Exercise: Exactly as written, output the lines below starting from the first and ending with the line that contains "17: (878, 239, 3.50)"; omit pictures.

[[ Given data, beginning ]]

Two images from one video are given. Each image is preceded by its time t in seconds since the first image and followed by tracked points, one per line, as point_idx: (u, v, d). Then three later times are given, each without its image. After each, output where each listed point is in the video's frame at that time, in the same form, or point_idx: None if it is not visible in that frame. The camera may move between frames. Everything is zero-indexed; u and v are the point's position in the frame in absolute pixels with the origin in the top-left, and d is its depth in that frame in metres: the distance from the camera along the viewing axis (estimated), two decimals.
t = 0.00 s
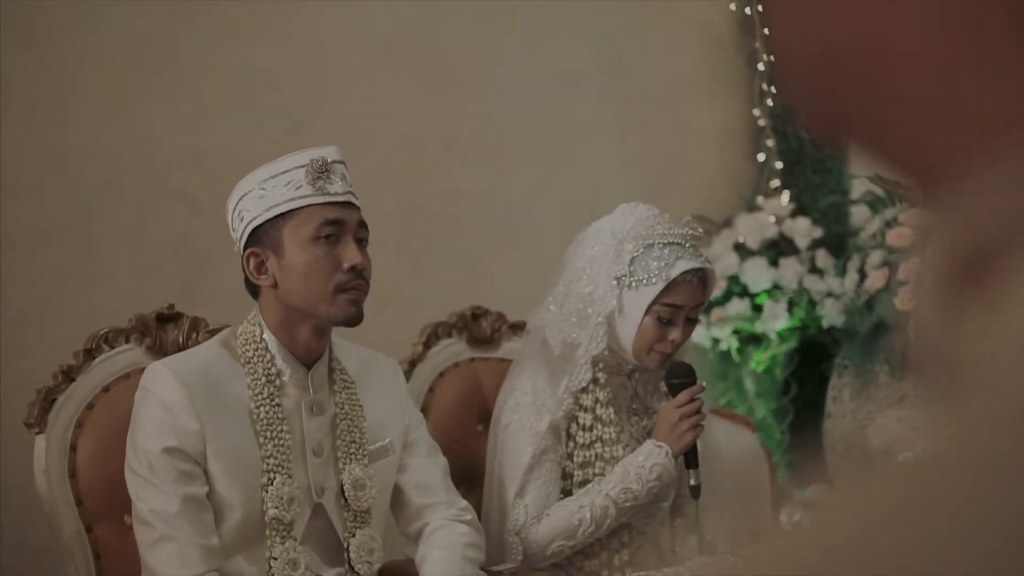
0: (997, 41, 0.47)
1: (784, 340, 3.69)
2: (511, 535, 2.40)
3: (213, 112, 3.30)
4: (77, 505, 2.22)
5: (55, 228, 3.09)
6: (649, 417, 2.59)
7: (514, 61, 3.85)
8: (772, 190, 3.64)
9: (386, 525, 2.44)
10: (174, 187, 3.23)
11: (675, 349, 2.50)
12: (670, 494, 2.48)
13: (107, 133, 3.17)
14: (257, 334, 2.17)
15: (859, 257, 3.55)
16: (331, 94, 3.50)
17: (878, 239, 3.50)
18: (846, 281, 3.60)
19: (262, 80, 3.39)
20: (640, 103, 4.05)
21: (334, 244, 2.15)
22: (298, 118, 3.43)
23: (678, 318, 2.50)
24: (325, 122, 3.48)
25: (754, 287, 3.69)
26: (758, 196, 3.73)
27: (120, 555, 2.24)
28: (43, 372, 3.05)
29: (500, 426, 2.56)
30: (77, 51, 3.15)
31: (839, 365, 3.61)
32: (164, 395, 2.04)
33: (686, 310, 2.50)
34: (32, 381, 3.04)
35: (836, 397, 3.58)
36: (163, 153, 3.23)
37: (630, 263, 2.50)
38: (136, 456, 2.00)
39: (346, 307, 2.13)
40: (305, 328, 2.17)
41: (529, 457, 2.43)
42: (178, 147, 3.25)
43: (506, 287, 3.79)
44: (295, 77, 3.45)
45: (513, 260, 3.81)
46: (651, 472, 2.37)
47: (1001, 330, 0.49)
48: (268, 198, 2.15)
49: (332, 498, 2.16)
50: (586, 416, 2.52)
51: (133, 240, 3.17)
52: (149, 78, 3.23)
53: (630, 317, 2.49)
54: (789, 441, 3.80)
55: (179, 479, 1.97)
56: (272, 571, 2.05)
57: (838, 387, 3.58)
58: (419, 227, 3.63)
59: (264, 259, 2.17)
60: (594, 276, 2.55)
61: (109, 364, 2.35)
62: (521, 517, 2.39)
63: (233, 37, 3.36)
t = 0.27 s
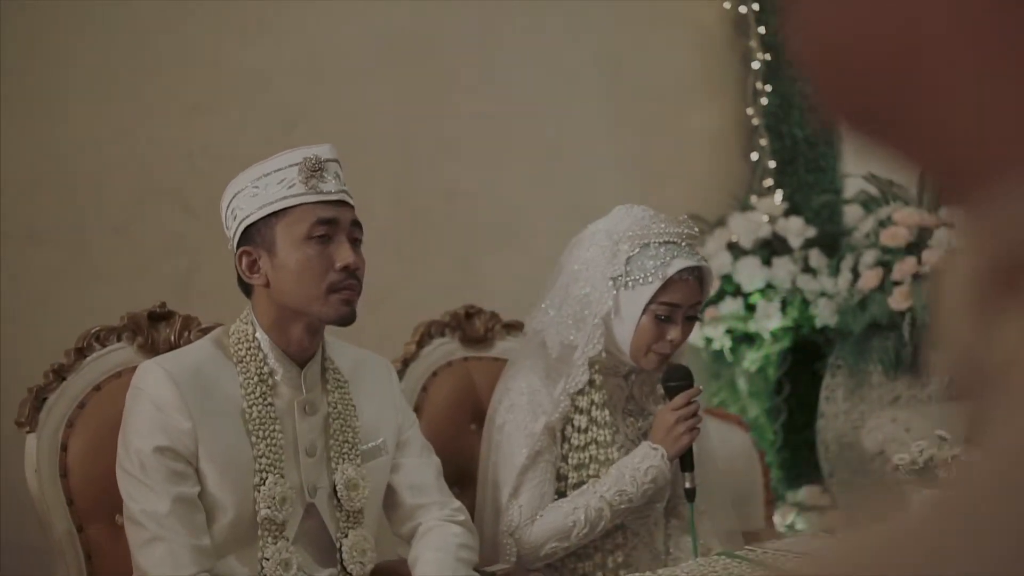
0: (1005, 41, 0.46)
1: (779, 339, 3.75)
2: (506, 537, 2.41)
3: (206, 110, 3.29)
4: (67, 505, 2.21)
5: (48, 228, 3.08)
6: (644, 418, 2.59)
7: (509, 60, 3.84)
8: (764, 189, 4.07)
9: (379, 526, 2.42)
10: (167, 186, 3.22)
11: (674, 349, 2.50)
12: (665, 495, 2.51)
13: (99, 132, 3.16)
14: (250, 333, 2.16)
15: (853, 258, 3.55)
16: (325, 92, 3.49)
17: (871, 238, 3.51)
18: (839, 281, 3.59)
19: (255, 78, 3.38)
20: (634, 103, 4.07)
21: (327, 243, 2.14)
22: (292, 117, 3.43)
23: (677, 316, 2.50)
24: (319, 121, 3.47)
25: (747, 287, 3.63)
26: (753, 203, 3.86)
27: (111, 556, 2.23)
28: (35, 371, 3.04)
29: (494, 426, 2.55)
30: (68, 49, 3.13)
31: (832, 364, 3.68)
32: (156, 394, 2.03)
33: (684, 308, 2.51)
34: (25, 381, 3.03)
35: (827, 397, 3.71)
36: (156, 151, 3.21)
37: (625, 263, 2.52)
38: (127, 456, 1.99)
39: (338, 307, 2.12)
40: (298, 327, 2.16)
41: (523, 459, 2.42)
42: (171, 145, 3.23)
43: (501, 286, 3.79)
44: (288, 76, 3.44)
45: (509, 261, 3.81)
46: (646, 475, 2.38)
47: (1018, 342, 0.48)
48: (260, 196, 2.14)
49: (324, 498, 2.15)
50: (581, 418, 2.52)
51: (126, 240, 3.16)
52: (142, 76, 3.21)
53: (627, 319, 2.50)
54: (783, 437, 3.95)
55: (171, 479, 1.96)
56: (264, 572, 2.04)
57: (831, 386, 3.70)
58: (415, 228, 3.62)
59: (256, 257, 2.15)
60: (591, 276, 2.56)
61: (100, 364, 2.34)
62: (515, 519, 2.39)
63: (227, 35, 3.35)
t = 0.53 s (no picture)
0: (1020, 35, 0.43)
1: (778, 338, 3.74)
2: (507, 538, 2.41)
3: (204, 110, 3.29)
4: (68, 506, 2.20)
5: (46, 228, 3.07)
6: (646, 418, 2.62)
7: (507, 59, 3.84)
8: (763, 189, 4.09)
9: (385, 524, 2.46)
10: (165, 187, 3.21)
11: (675, 352, 2.52)
12: (666, 497, 2.51)
13: (98, 131, 3.15)
14: (250, 333, 2.16)
15: (853, 258, 3.56)
16: (323, 92, 3.48)
17: (871, 238, 3.53)
18: (838, 281, 3.58)
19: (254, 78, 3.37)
20: (632, 103, 4.08)
21: (328, 244, 2.13)
22: (290, 117, 3.42)
23: (680, 320, 2.52)
24: (318, 121, 3.47)
25: (747, 287, 3.63)
26: (753, 203, 3.86)
27: (111, 556, 2.23)
28: (33, 372, 3.03)
29: (495, 426, 2.55)
30: (66, 49, 3.12)
31: (832, 364, 3.71)
32: (157, 395, 2.02)
33: (687, 313, 2.53)
34: (23, 381, 3.02)
35: (827, 397, 3.75)
36: (154, 151, 3.21)
37: (631, 266, 2.52)
38: (129, 456, 1.98)
39: (339, 307, 2.12)
40: (299, 328, 2.16)
41: (525, 459, 2.43)
42: (170, 145, 3.23)
43: (499, 286, 3.79)
44: (287, 75, 3.43)
45: (507, 261, 3.80)
46: (648, 476, 2.38)
47: None
48: (262, 196, 2.13)
49: (326, 499, 2.15)
50: (583, 418, 2.53)
51: (125, 239, 3.15)
52: (141, 75, 3.21)
53: (631, 321, 2.51)
54: (782, 438, 3.96)
55: (173, 479, 1.96)
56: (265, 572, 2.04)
57: (830, 386, 3.73)
58: (413, 228, 3.62)
59: (257, 257, 2.15)
60: (595, 278, 2.56)
61: (101, 364, 2.34)
62: (517, 519, 2.40)
63: (225, 33, 3.34)
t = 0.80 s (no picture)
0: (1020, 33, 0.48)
1: (780, 340, 3.74)
2: (509, 540, 2.41)
3: (204, 112, 3.28)
4: (72, 508, 2.20)
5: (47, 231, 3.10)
6: (648, 419, 2.64)
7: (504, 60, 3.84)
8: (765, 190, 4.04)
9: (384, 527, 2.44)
10: (165, 189, 3.21)
11: (676, 355, 2.53)
12: (670, 497, 2.54)
13: (98, 134, 3.16)
14: (254, 335, 2.16)
15: (854, 259, 3.55)
16: (322, 93, 3.48)
17: (873, 239, 3.52)
18: (840, 282, 3.57)
19: (253, 79, 3.37)
20: (632, 104, 4.07)
21: (332, 246, 2.13)
22: (290, 118, 3.41)
23: (678, 325, 2.53)
24: (317, 121, 3.46)
25: (747, 288, 3.65)
26: (754, 204, 3.85)
27: (115, 558, 2.23)
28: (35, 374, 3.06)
29: (497, 428, 2.55)
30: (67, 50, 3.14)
31: (833, 365, 3.71)
32: (161, 397, 2.02)
33: (687, 317, 2.53)
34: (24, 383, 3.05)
35: (829, 398, 3.71)
36: (154, 153, 3.21)
37: (632, 269, 2.52)
38: (133, 458, 1.98)
39: (343, 310, 2.12)
40: (302, 330, 2.16)
41: (528, 461, 2.43)
42: (170, 147, 3.23)
43: (497, 287, 3.80)
44: (286, 77, 3.43)
45: (507, 262, 3.81)
46: (651, 476, 2.38)
47: None
48: (266, 199, 2.14)
49: (330, 500, 2.15)
50: (585, 420, 2.54)
51: (126, 241, 3.16)
52: (140, 77, 3.21)
53: (631, 323, 2.51)
54: (783, 439, 3.96)
55: (176, 482, 1.96)
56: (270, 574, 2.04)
57: (833, 388, 3.70)
58: (412, 228, 3.62)
59: (261, 260, 2.15)
60: (596, 279, 2.55)
61: (104, 366, 2.34)
62: (520, 521, 2.40)
63: (225, 34, 3.34)
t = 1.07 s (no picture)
0: (1023, 37, 0.41)
1: (774, 342, 3.64)
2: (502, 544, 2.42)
3: (199, 115, 3.29)
4: (65, 514, 2.20)
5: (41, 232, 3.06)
6: (641, 423, 2.63)
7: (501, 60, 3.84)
8: (758, 193, 4.14)
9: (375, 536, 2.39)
10: (160, 192, 3.21)
11: (669, 359, 2.53)
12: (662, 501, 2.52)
13: (94, 135, 3.15)
14: (248, 340, 2.16)
15: (848, 261, 3.58)
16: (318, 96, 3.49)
17: (865, 242, 3.54)
18: (833, 285, 3.59)
19: (249, 82, 3.38)
20: (628, 105, 4.08)
21: (325, 251, 2.14)
22: (286, 121, 3.42)
23: (672, 327, 2.53)
24: (313, 124, 3.47)
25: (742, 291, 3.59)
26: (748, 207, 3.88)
27: (109, 563, 2.23)
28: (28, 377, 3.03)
29: (491, 433, 2.57)
30: (61, 50, 3.12)
31: (826, 369, 3.74)
32: (156, 401, 2.02)
33: (680, 320, 2.53)
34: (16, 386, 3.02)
35: (822, 400, 3.78)
36: (149, 156, 3.21)
37: (624, 274, 2.53)
38: (127, 463, 1.98)
39: (337, 315, 2.12)
40: (296, 335, 2.16)
41: (522, 466, 2.45)
42: (165, 150, 3.23)
43: (494, 289, 3.80)
44: (282, 79, 3.43)
45: (503, 264, 3.81)
46: (645, 481, 2.40)
47: None
48: (259, 204, 2.14)
49: (324, 505, 2.15)
50: (579, 424, 2.56)
51: (120, 244, 3.15)
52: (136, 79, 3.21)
53: (624, 327, 2.51)
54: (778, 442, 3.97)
55: (170, 487, 1.96)
56: None
57: (826, 390, 3.76)
58: (408, 231, 3.63)
59: (255, 265, 2.16)
60: (589, 285, 2.56)
61: (98, 370, 2.34)
62: (514, 526, 2.41)
63: (221, 36, 3.34)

[[ Given data, end ]]

Response for this exercise:
Two images from one video are given. Each image is preceded by its time t in seconds since the first image and followed by tracked points, one per line, as point_idx: (u, v, d). Then three later times are given, each without its image. After each, output where each listed point is in the video's frame at that time, in the same form, or point_idx: None if it is not visible in that frame. The camera may move between frames. Everything is zero-indexed; u and v are the point's position in the frame in absolute pixels with the origin in the top-left, and d is its depth in that frame in metres: the distance from the camera along the viewing axis (estimated), two decimals.
t = 0.00 s
0: (997, 41, 0.47)
1: (784, 340, 3.69)
2: (511, 535, 2.40)
3: (213, 112, 3.30)
4: (77, 505, 2.22)
5: (55, 228, 3.09)
6: (649, 417, 2.59)
7: (514, 61, 3.85)
8: (772, 190, 3.64)
9: (386, 525, 2.44)
10: (174, 187, 3.23)
11: (675, 349, 2.50)
12: (670, 494, 2.48)
13: (107, 133, 3.17)
14: (257, 334, 2.17)
15: (859, 257, 3.55)
16: (331, 94, 3.50)
17: (878, 239, 3.50)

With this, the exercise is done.